A flash skyscraper pad, in the happening hubbub of Sat horn, the W announces itself with a lobby decked out with black mirrors and crystal-clad walls, panels of flashing tuk-tuk lights and a swirling glass staircase. The spa — seemingly transported from the set of Barbarella — features mesh curtains, and treatment beds glowing pink, green and blue.
New-style bedroom at W Bangkok Hotel
The rooms, however, are slick but serene — subway tile bathrooms, Bliss toiletries and giant beds topped with sequined Muay Thai boxing glove cushions. Housed in a lovingly restored 19th-century mansion, Asian restaurant The House on Sat horn is one of the most glamorous spots in town. But the crowning glory is the swimming pool, with its cool city views and riotous weekend pool parties.

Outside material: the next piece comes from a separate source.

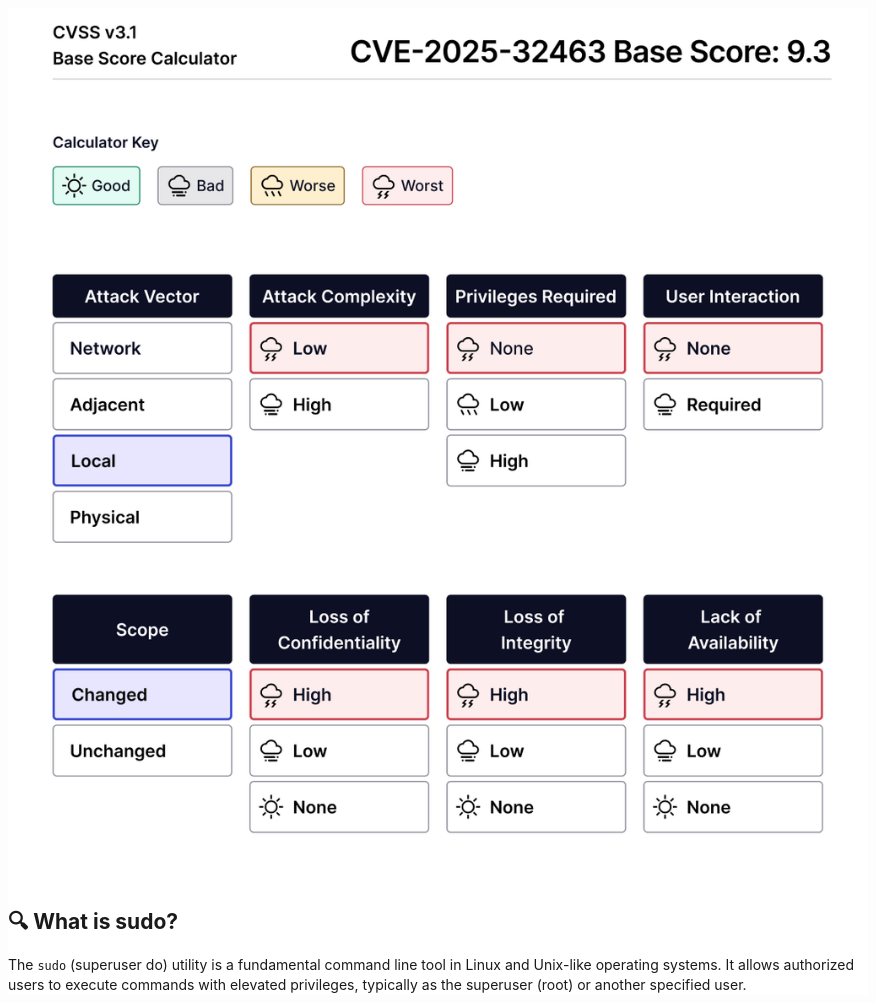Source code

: ![CVE-Score-SUDO-Chroot](assets/img/CVE-Score-SUDO-Chroot.png)

## 🔍 What is sudo?

The `sudo` (superuser do) utility is a fundamental command line tool in Linux and Unix-like operating systems. It allows authorized users to execute commands with elevated privileges, typically as the superuser (root) or another specified user.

Bigger, flashier hotels have come and gone over the Mandarin Oriental’s 140-year history, but this grande dame remains Bangkok’s destination hotel. Its prestigious guest list includes everyone from Noel Coward and Graham Greene to Johnny Depp and David Beckham and the facilities are second to none — riverside restaurants, outdoor pools, award-winning spa and the historic Author’s Wing, where pinkies are raised over afternoon tea and Champagne glasses clink at evening soirees.
The dining spot at Mandarin Oriental Hotel offers a beautiful sight
Rooms are plush and perfectly put-together — neutral walls, gold armchairs, vases of fresh tropical flowers — and every one with at least a partial view of the river. The staff, some of whom have been with the hotel for over 50 years, are as impressive as the hotel itself.